Posted on:2013-10-01Degree:Ph.DType:Thesis
University:Weill Medical College of Cornell UniversityCandidate:Moreno, Jonathan DFull Text:PDF
GTID:2454390008463855Subject:Health Sciences
Abstract/Summary:
A long sought, and thus far elusive, goal has been to develop drugs to manage diseases of excitability. One such disease affecting millions each year is cardiac arrhythmia, which occurs when electrical impulses in the heart become disordered. A major reason that pharmacological management of cardiac arrhythmia has failed is because there is no adequate framework currently available to predict how drugs that target cardiac ion channels, and that have intrinsically complex dynamics, will alter the emergent electrical behavior generated in the heart.;In Part I of this thesis, I present a computational modeling approach, based on and validated by experimental data, that defines key measurable parameters necessary to accurately simulate the kinetics of antiarrhythmic drugs with cardiac Na+ channels, and then predicts their effects on simulated human cardiac rhythms.
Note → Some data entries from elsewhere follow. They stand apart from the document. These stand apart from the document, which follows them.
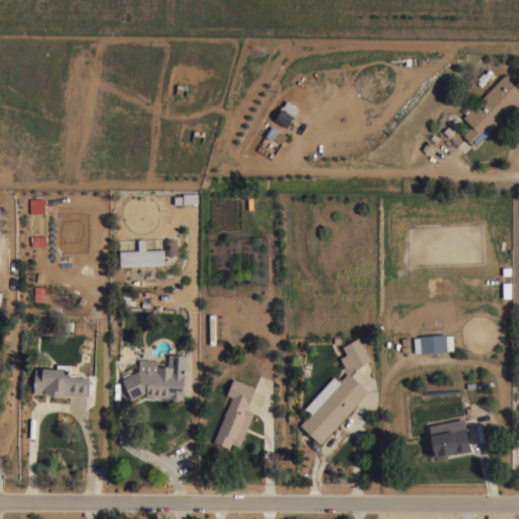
[(518,99),(474,146),(462,135),(471,125),(462,117),(504,75),(518,89),(518,99)]
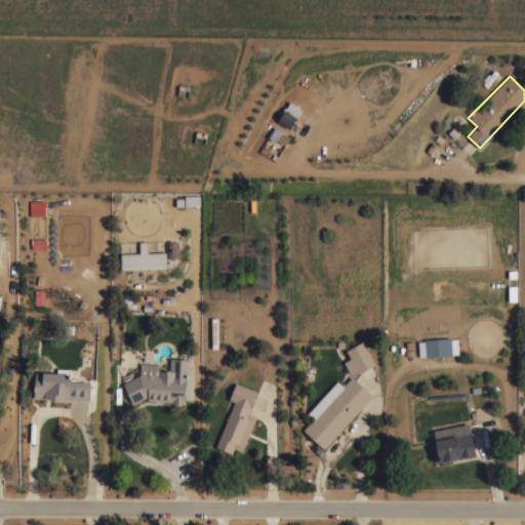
[(303,109),(289,129),(277,121),(285,109),(287,110),(292,102),(303,109)]
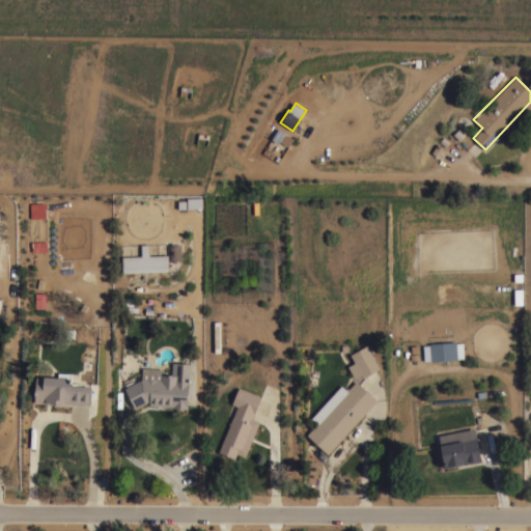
[(278,128),(284,132),(284,133),(292,138),(287,147),(279,141),(278,143),(271,139),(278,128)]
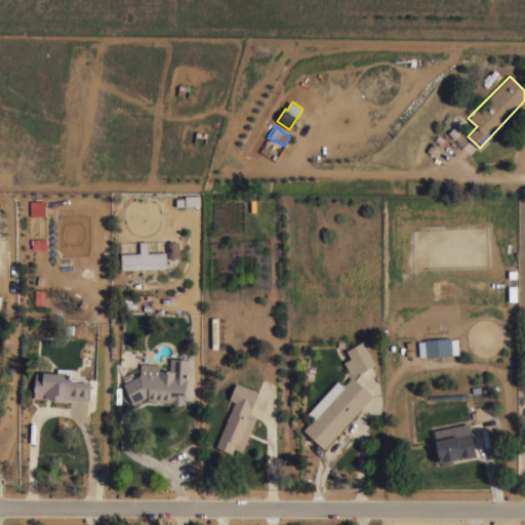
[(260,210),(260,197),(276,197),(276,210),(260,210)]
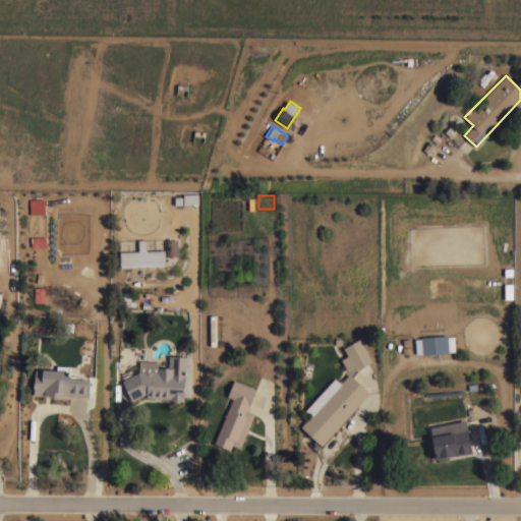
[(120,269),(120,252),(138,251),(138,240),(146,240),(147,251),(165,250),(166,267),(120,269)]
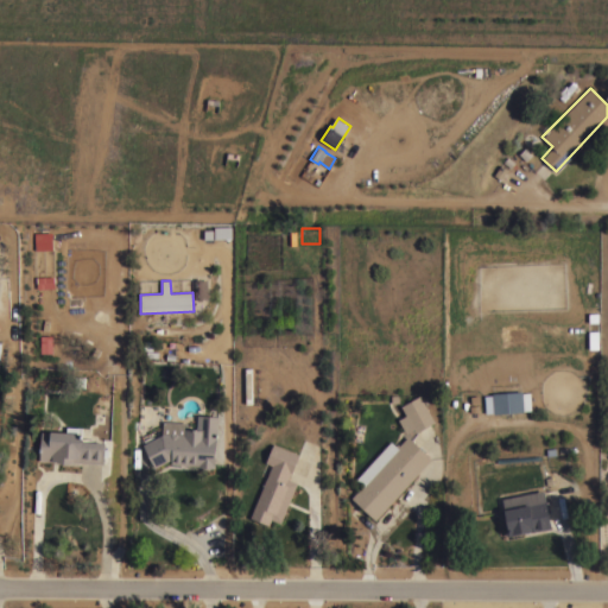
[(195,282),(208,280),(208,299),(202,299),(202,302),(197,302),(197,299),(195,299),(195,282)]
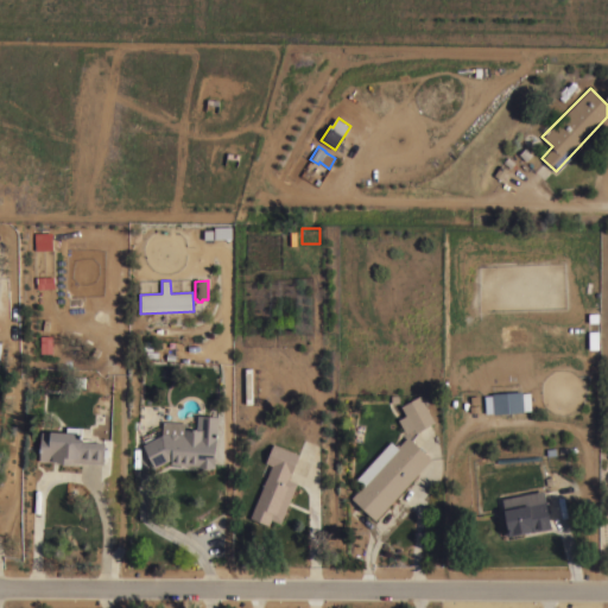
[(521,391),(521,392),(530,392),(531,410),(523,410),(523,411),(493,413),(492,393),(521,391)]
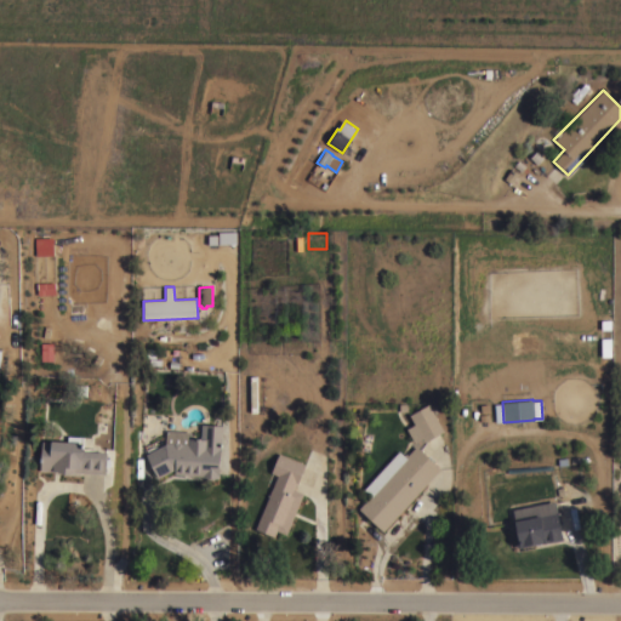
[(444,431),(425,442),(422,438),(415,443),(406,428),(414,423),(409,415),(428,403),(444,431)]
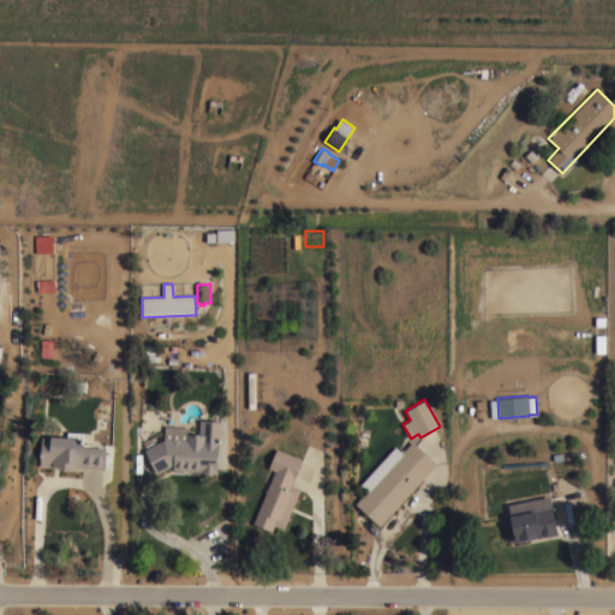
[(203,434),(203,419),(220,421),(216,472),(214,472),(212,475),(206,475),(204,472),(199,472),(201,471),(173,469),(173,464),(156,472),(143,449),(163,439),(163,427),(189,428),(189,434),(203,434)]
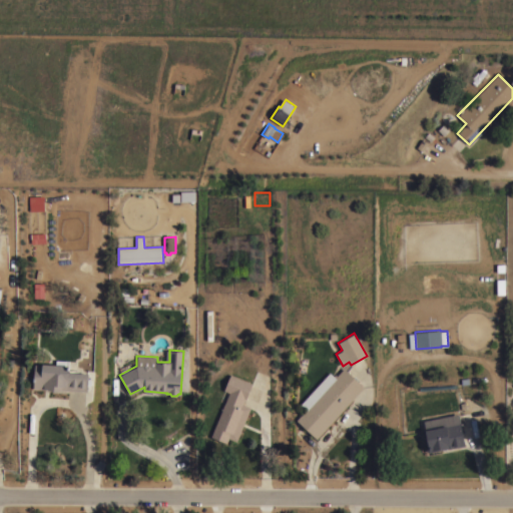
[(34,364),(41,365),(42,363),(55,364),(56,360),(69,361),(68,370),(68,372),(88,373),(88,379),(91,379),(91,386),(87,385),(87,391),(60,389),(60,390),(57,390),(56,391),(50,391),(51,390),(47,389),(47,388),(43,388),(43,389),(33,388),(34,364)]
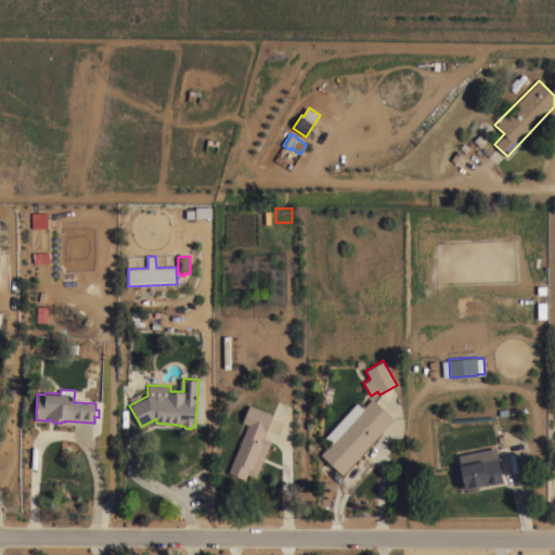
[(343,474),(321,454),(331,442),(325,437),(357,402),(362,408),(372,398),(394,418),(343,474)]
The model forecasts the timing of specific activation sequences where clinically relevant concentrations of the antiarrhythmic drugs flecainide and lidocaine will cause, rather than prevent, arrhythmia. We then conducted experiments in rabbit hearts to validate the model predictions. Simulations in virtual human cardiac tissue suggest a "safe concentration range" for therapeutic use.;In Part II of this thesis, I extend our analysis to a congenital disease of cardiac arrhythmia -- the long QT3 syndrome (LQT3) -- and study a particular variant, the DeltaKPQ mutation. I model the effects of a new drug, ranolazine, which specifically targets the mutation-induced late Na+ current, on the AKPQ mutant heart, and assess antiarrhythmic efficacy by simulating pacing sequences common in these patients.;The model framework presented in this thesis is the foundation for development of a high-throughput virtual drug testing system that will allow for integration of data on drug / channel interactions, more accurate prediction of treatment efficacy that is genotype specific, and prediction of drug effects on emergent dynamics in a complex excitable system.